____ ENTRIES PROVIDED
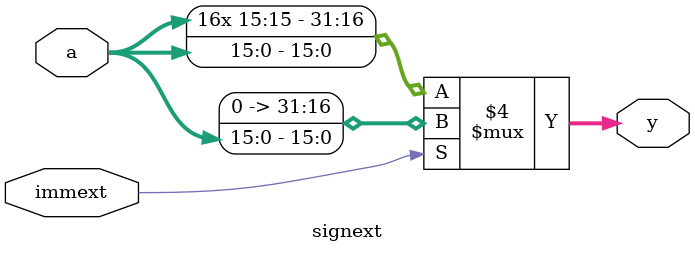
<source format=sv>
`timescale 1ns / 1ps


module signext(
        input logic [15:0]a,
        output logic [31:0]y,
        input logic immext
    );
    
    always_comb
        if(!immext) y={{16{a[15]}},a};
        else y={{16{0}},a};

endmodule

</source>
________
[WHAT YOU WILL DO] For every line of the records that has the word "input" in it, make a copy.

[ANSWER BELOW]
        input logic [15:0]a,
        input logic immext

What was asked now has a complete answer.